Director Nisha Madhan identifies the torrents of dialogue and marks out a strong narrative structure to the play, which the actors’ diligently process, shaping the text into scenes with a timelessness that suits the characters’ mental and emotional states, which could equally represent one hour or several days. There is also an established element of domesticity between the characters, which complements the (in)compatibility of their extremities. Accents are spot on, although the point in which both actors reverted to their native New Zealand was jarring, I appreciated the sentiment and sense of honest nostalgia it created.
Traditionally an art gallery, The Snake Pit on High Street has a wonderfully open space in which the play takes action. The set, designed by Lara Fischel-Chisholm, dutifully respects the list specified in Shephard’s text, and both actors make full use of the space in a play that has a large amount of inarguably necessary physicality.
As with the original production in 1971, Cowboy Mouth is presented as part of a double bill – albeit with an entirely original piece. Love It Up, starring Stewart and Jones, as well as Fischel-Chrisholm and Josh Rutter (who also stars as The Lobster Man in Cowboy Mouth), acts as an epilogue and brings the double bill production full circle very nicely. The piece both begins and ends with a broken fourth wall reflection on the events surrounding the play just been from the performers’ perspective (endearingly so from Rutter), including a classic actor’s nightmare. The purpose of the ‘orbital’ in-between was lost on me, but nonetheless made for an entertaining sequence – with some surprisingly simple and fun audience participation. The cast is accompanied by Hermione Johnson on piano, and lighting and sound designer/operator Stephen Bain toils away through both pieces. Occasionally, I found myself watching Bain, and found his contribution to the play both focused and calming to observe.
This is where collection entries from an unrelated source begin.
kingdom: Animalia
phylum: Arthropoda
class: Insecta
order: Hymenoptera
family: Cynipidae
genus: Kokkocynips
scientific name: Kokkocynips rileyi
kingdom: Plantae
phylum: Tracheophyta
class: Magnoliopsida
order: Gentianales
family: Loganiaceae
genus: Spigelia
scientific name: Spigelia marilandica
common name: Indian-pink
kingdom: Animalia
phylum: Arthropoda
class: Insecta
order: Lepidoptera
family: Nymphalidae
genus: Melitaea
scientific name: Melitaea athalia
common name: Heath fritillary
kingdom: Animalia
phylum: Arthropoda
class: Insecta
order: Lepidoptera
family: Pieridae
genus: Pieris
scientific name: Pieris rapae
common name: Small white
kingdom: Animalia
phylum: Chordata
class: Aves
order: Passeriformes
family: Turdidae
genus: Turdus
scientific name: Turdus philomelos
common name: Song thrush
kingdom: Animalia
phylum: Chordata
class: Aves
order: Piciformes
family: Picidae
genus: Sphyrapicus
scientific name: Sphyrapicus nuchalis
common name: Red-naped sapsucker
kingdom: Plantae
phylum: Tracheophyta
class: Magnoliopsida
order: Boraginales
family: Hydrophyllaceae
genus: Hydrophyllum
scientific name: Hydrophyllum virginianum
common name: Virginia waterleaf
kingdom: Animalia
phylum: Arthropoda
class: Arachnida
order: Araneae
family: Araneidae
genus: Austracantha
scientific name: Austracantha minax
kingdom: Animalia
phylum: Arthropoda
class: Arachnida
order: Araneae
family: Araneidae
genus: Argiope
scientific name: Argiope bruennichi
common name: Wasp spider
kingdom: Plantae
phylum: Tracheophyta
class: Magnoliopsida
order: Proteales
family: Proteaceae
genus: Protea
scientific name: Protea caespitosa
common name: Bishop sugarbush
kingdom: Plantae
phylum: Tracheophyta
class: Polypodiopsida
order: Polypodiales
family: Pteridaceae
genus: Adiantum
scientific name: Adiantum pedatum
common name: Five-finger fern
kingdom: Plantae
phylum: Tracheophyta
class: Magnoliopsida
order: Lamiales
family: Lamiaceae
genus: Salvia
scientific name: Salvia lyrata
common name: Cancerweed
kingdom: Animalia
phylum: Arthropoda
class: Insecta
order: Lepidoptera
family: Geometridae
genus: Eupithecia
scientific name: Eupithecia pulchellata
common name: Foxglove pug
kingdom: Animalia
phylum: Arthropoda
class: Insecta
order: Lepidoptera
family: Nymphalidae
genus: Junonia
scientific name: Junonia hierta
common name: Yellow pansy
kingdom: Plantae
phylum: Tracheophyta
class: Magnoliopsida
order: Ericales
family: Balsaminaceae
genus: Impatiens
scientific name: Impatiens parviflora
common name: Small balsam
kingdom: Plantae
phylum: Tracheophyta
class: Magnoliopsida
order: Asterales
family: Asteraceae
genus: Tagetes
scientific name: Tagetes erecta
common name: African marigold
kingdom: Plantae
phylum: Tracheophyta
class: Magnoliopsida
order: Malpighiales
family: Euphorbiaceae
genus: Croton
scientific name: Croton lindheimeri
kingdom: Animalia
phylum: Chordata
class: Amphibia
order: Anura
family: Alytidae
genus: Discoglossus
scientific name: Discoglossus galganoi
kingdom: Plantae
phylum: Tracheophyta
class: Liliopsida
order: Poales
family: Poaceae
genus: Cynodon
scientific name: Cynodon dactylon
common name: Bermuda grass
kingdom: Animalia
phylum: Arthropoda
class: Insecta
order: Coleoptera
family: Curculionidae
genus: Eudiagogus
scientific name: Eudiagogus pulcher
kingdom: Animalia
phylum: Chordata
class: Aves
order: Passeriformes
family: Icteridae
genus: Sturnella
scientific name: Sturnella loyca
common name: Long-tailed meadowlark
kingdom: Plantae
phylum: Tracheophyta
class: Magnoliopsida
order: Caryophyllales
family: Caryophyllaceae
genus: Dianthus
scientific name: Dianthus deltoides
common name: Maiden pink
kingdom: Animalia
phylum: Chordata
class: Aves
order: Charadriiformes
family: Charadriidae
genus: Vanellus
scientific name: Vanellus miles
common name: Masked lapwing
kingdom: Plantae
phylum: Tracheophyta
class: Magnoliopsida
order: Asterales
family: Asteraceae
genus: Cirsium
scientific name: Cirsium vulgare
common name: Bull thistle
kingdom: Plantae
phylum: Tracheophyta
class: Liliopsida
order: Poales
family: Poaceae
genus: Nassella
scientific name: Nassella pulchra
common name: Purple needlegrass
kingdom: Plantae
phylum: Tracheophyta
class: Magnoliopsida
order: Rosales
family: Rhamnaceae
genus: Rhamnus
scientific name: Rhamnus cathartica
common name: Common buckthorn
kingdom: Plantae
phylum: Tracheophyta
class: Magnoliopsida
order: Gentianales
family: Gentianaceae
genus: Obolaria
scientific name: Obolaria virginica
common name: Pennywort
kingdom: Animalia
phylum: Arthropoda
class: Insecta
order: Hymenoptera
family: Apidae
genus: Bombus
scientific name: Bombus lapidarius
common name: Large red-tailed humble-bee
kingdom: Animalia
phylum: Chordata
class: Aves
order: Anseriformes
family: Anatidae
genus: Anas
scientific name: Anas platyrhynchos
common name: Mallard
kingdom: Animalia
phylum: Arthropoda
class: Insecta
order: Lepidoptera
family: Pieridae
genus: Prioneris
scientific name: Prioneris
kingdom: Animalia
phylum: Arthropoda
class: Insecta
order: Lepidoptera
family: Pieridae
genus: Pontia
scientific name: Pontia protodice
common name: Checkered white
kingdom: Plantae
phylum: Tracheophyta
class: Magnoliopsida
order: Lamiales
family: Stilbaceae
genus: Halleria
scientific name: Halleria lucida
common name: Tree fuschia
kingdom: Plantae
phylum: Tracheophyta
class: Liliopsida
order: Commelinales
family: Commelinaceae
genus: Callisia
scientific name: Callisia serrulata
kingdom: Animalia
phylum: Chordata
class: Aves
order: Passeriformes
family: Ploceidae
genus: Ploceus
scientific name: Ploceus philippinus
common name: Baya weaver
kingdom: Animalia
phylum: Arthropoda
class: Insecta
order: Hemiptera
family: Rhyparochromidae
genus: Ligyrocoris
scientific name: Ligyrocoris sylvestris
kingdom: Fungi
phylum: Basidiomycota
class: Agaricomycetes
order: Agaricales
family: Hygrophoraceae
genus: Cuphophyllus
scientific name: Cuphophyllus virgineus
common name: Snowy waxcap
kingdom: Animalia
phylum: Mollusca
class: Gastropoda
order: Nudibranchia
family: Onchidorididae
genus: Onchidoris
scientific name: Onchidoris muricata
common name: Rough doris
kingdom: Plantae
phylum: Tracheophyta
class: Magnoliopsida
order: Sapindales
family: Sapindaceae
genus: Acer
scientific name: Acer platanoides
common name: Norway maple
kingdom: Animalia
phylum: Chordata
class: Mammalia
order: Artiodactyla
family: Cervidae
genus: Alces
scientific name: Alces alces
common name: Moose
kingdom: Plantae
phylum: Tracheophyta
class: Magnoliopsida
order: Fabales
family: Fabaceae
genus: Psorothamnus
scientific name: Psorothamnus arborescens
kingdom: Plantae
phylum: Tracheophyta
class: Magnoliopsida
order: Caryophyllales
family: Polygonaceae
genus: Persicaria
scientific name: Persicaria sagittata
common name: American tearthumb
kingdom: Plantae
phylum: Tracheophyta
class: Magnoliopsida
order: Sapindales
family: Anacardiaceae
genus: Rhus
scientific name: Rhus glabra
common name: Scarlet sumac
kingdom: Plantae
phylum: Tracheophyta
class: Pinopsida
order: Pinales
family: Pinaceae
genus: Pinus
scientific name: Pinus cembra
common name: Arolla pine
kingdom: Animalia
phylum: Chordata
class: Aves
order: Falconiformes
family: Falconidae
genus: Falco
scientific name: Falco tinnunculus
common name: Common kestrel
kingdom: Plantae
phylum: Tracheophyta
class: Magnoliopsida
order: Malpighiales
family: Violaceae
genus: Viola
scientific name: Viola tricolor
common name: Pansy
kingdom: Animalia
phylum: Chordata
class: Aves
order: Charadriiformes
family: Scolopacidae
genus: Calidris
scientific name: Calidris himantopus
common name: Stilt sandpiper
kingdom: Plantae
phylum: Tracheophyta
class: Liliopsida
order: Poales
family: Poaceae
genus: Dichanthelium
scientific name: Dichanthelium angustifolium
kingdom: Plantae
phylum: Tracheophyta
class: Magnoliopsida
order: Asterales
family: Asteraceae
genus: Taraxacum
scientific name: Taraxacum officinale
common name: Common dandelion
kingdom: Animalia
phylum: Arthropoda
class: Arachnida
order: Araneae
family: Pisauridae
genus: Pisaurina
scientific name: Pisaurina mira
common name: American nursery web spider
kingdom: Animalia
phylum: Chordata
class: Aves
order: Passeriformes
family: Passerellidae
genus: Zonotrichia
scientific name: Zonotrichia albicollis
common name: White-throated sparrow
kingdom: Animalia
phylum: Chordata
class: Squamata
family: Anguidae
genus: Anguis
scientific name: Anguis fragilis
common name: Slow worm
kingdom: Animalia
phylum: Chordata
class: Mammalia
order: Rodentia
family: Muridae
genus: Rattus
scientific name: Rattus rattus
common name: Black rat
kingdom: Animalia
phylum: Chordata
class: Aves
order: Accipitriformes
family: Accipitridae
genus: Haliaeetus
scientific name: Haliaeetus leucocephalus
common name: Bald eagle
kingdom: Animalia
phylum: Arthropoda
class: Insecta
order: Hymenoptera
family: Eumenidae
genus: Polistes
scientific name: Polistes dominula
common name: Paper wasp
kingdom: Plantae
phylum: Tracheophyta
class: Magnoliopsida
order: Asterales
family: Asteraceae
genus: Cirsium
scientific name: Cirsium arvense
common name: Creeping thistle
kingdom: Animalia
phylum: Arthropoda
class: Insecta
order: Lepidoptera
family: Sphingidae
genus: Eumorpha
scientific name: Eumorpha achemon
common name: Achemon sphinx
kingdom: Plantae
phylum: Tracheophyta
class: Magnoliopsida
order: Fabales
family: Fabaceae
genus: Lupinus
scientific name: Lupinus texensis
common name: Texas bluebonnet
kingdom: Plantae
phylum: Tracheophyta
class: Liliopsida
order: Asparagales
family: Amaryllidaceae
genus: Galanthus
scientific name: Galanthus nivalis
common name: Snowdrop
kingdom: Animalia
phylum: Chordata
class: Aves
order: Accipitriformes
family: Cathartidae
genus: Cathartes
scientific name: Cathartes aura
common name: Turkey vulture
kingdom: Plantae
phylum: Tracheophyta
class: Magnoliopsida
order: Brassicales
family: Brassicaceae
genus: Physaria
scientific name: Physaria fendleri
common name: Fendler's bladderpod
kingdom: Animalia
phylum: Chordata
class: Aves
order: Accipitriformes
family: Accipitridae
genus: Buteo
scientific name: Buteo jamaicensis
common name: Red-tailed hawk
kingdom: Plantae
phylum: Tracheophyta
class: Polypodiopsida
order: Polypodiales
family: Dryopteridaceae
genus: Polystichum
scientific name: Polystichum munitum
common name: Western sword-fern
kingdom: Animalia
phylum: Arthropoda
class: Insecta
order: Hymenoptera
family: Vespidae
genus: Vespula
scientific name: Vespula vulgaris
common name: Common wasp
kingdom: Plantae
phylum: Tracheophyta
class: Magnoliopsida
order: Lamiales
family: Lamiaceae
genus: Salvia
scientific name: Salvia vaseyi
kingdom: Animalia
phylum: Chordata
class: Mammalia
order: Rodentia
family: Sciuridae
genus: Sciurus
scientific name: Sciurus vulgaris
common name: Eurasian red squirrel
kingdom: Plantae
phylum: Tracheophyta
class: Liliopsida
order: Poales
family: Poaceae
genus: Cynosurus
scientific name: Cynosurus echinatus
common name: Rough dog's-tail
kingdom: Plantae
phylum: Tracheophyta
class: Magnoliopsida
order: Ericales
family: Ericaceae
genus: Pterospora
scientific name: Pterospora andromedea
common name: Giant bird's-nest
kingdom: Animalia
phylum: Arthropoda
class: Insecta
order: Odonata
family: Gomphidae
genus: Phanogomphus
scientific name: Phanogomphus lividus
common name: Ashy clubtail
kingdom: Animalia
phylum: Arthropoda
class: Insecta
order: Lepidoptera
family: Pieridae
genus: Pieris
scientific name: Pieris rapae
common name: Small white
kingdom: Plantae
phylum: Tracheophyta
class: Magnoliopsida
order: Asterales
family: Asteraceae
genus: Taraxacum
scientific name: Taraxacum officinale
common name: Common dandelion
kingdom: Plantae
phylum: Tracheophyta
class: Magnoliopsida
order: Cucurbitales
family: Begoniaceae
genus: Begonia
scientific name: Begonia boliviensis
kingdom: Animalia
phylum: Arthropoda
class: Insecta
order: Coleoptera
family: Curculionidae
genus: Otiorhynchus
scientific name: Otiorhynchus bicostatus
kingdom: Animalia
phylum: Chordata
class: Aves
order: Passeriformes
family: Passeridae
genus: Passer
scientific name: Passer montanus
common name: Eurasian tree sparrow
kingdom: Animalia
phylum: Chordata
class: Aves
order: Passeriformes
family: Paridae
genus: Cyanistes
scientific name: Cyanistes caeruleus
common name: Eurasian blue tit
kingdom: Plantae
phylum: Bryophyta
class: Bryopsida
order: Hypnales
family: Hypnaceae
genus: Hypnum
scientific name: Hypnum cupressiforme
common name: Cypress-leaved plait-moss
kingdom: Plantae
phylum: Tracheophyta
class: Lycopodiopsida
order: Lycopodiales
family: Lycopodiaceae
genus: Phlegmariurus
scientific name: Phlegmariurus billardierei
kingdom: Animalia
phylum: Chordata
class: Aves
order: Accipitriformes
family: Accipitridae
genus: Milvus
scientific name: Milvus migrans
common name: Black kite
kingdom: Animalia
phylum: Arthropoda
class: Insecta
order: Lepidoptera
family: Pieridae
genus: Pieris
Cowboy Mouth is not necessarily my drug of choice, yet I wouldn’t hesitate to recommend it to both theatregoers in general and patrons of art/music/punk-rock culture. While the opening night crowd was generally youthful (with a touch of bohemian aestheticism), I would love to see the reaction of the generation now to whom the play was first performed. It is not traditional theatre, but, with this team of traditionally trained artists, it gives experimental theatre a strong and justified foothold.